Will a monster tsunami hit Tokyo soon?

The tsunami rushes up the Edo, Arakawa, Sumida, Tama and Meguro rivers, past Naka-meguro and into the bowl of Shibuya. The reclaimed lands of Ota, Minato, Chuo and especially Koto wards -- already below sea level in places -- become an uninhabitable swamp, setting the economy back decades.
As unbelievable as it seems, that’s the Tokyo equivalent of what happened to Rikuzen-takata, Kesennuma, Minami-Sanriku, Ishinomaki and about 50 areas along a 500-kilometer swathe of Japan on March 11.
In those areas, indented coastlines -- which closely resemble Tokyo Bay from the air -- pushed tsunamis up 10 meters higher than in other areas.
But could it happen here, in the world’s biggest city?
“Researchers are now investigating what could happen here,” says Yuichi Kogasaki, director in charge of the Tokyo Metropolitan Government’s disaster prevention division.
“Until recently, we never expected that such a big tsunami could happen in Tokyo. But now we realize the need to review all our master plans.”
Damage estimates

Even the March 11 quake, though far from Tokyo, caused liquefaction in Urayasu, set fire to fuel drums in Odaiba and Chiba and disrupted the supply chain.
“We’re prone to disasters more than other cities, so we have to be prepared better than other cities,” says Kogasaki.

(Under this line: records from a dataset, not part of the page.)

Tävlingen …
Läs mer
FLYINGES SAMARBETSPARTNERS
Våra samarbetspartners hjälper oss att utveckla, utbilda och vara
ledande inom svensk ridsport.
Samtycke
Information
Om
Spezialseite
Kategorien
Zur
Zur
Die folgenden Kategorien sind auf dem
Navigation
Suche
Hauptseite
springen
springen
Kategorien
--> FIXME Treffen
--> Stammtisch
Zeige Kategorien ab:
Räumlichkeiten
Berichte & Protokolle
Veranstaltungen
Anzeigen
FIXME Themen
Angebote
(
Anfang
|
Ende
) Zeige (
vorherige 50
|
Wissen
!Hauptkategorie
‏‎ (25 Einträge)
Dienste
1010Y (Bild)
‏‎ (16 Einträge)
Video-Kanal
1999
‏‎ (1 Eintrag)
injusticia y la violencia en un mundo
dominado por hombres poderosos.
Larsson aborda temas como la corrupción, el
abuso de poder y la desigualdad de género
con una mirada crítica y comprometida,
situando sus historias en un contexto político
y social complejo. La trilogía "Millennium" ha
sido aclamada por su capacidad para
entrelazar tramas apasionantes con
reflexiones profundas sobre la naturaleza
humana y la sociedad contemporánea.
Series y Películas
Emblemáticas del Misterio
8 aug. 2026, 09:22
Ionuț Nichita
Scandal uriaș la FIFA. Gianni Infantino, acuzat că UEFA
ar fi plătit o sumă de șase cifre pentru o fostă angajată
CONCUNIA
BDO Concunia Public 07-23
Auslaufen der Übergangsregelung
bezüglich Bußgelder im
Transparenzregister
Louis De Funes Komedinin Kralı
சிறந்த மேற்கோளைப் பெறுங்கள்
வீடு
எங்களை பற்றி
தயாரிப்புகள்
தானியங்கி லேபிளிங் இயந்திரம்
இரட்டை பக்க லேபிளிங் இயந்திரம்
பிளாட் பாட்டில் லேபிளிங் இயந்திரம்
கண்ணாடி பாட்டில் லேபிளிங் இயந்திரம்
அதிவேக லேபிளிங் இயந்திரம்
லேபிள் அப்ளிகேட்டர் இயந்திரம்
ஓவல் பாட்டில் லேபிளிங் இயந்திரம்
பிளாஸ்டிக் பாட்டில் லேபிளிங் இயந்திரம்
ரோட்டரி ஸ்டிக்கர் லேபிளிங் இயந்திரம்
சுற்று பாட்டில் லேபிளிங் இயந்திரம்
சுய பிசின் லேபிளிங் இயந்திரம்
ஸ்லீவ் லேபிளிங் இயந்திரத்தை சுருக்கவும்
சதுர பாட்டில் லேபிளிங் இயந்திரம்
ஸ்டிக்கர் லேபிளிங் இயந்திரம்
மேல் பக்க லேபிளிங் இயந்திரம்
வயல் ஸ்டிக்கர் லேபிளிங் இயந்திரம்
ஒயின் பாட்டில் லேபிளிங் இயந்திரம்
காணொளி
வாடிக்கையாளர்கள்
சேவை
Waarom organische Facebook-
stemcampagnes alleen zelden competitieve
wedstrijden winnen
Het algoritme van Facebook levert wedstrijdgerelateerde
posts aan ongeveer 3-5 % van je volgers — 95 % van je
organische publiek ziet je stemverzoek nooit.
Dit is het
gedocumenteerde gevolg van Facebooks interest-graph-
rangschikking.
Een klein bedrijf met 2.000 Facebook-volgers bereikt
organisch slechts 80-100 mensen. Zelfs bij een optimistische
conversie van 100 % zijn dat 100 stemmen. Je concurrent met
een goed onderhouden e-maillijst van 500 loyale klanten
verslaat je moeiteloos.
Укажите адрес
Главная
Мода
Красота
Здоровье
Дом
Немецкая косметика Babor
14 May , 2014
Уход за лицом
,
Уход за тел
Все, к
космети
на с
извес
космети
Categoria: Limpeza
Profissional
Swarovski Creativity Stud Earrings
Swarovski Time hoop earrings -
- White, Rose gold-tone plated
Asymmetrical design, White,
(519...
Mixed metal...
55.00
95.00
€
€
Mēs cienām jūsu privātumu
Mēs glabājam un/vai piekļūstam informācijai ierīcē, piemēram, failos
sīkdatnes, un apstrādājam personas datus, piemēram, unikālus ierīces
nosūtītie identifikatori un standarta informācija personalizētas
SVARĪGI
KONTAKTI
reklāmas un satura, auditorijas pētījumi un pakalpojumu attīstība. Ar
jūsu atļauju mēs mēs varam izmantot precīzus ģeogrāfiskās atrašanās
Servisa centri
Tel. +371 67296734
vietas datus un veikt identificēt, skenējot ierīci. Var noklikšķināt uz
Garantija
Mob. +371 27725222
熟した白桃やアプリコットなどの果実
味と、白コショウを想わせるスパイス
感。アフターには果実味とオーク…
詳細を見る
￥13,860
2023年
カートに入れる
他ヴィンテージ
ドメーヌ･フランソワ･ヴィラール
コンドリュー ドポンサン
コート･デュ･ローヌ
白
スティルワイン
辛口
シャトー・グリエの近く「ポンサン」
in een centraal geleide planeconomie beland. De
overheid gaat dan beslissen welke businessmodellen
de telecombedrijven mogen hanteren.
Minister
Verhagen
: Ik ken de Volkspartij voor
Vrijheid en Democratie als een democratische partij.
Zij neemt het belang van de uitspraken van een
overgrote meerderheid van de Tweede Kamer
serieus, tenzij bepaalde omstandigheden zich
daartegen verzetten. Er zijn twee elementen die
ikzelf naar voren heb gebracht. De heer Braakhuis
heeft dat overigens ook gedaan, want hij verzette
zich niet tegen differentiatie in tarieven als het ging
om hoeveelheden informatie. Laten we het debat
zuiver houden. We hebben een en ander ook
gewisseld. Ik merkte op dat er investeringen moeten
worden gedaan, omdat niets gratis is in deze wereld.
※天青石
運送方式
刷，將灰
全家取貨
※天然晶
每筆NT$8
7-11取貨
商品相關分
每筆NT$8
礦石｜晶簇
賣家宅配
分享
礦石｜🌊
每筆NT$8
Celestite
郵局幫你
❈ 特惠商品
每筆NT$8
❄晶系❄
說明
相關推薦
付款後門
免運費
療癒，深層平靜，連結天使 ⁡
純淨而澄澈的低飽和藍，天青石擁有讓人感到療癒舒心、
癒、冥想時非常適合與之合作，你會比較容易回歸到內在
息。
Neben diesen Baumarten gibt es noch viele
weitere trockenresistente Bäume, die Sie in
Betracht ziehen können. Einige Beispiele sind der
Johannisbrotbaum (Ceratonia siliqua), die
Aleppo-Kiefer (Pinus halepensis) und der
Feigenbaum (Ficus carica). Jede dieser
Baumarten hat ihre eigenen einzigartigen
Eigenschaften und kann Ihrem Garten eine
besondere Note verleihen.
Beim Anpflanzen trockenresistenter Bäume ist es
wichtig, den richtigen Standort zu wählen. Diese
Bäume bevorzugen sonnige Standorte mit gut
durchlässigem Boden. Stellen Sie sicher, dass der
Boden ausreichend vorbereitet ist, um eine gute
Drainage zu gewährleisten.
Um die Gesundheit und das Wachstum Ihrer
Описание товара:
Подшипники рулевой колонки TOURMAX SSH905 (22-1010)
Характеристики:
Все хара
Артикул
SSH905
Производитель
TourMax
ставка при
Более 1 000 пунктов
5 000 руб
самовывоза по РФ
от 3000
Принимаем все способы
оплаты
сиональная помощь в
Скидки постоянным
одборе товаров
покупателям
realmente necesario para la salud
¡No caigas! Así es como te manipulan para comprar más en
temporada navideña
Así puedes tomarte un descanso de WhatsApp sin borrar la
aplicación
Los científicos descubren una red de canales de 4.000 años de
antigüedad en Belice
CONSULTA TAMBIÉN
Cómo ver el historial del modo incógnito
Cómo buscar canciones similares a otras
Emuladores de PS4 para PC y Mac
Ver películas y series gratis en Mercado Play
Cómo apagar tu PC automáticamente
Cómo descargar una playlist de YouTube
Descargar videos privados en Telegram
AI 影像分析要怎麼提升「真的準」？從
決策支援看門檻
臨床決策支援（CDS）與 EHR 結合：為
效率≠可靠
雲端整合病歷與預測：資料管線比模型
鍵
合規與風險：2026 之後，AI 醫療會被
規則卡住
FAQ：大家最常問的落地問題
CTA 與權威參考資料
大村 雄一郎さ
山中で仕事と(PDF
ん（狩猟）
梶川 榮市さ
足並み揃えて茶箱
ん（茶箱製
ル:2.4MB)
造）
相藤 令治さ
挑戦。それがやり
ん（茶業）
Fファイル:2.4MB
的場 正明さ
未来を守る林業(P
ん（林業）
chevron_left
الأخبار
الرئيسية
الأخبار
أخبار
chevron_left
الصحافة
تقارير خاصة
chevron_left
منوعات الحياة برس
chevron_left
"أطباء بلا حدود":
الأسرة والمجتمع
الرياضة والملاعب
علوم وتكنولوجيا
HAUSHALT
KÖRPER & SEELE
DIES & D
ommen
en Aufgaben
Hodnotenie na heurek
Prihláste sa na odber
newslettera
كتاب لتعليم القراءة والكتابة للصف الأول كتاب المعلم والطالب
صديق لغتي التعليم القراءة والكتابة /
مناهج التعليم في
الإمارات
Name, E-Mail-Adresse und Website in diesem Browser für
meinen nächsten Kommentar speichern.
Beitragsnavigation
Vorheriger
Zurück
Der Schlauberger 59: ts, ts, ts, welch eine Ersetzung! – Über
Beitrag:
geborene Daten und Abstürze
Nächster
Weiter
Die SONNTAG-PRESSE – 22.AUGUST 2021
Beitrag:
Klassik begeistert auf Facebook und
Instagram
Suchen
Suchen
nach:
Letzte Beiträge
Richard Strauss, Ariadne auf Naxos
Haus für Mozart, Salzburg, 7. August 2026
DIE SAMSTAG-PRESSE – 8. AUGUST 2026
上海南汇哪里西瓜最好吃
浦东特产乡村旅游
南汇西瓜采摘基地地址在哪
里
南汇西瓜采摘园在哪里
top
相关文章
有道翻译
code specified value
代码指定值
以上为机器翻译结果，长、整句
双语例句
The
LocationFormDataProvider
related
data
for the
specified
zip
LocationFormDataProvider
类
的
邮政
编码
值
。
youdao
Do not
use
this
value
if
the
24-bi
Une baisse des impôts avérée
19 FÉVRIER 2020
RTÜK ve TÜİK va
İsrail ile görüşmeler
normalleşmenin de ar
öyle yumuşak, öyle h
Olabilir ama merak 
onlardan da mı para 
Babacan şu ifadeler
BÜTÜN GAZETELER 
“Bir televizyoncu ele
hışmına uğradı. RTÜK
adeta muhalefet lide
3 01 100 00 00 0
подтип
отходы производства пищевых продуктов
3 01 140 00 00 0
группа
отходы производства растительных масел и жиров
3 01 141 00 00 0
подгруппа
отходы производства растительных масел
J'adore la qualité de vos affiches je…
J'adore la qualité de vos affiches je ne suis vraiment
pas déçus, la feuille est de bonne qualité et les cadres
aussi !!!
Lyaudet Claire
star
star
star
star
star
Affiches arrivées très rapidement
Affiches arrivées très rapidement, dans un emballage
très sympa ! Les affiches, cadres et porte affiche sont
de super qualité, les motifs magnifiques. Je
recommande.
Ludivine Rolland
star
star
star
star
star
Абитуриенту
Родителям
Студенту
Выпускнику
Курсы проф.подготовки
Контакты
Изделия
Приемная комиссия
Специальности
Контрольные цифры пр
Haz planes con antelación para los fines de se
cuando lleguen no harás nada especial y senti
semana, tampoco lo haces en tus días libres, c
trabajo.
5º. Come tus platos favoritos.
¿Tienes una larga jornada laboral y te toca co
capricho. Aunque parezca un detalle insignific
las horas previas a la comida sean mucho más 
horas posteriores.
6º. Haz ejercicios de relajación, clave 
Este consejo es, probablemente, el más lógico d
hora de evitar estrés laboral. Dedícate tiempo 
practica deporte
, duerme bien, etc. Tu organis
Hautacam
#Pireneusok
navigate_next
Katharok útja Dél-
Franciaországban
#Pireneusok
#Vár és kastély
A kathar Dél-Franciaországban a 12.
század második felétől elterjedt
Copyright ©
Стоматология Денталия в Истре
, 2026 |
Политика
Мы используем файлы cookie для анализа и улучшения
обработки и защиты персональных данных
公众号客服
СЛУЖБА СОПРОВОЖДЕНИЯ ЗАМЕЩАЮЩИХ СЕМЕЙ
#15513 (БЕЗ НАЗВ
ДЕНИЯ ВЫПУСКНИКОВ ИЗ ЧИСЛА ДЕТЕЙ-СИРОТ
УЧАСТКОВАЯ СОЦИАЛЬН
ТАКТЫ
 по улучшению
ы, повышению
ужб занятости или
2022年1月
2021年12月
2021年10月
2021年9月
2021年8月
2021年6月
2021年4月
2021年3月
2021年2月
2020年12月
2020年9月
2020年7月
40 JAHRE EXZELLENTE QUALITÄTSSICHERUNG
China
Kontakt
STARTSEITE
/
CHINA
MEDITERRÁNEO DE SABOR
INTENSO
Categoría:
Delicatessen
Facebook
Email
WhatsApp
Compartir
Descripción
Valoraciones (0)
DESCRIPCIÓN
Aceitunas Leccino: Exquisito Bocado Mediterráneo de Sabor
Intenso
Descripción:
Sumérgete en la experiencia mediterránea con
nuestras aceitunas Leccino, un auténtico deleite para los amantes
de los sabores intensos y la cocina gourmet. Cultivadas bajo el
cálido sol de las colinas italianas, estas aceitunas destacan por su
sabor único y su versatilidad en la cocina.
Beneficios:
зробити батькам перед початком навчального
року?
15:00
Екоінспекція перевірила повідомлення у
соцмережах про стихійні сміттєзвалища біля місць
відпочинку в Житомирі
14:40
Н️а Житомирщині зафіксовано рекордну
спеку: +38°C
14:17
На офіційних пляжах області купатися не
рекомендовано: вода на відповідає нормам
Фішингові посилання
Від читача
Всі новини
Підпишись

Most officials and experts admit that Japan was prepared for an earthquake, not a tsunami. But calling the disasters “unimaginable” or “a thousand-year event,” as many did, ignores geological history and Japan’s connection to the Pacific Ring of Fire, where an 8.8 magnitude quake hit Chile last year, and a 9.1 off Indonesia killed 230,000 in the 2004 tsunami.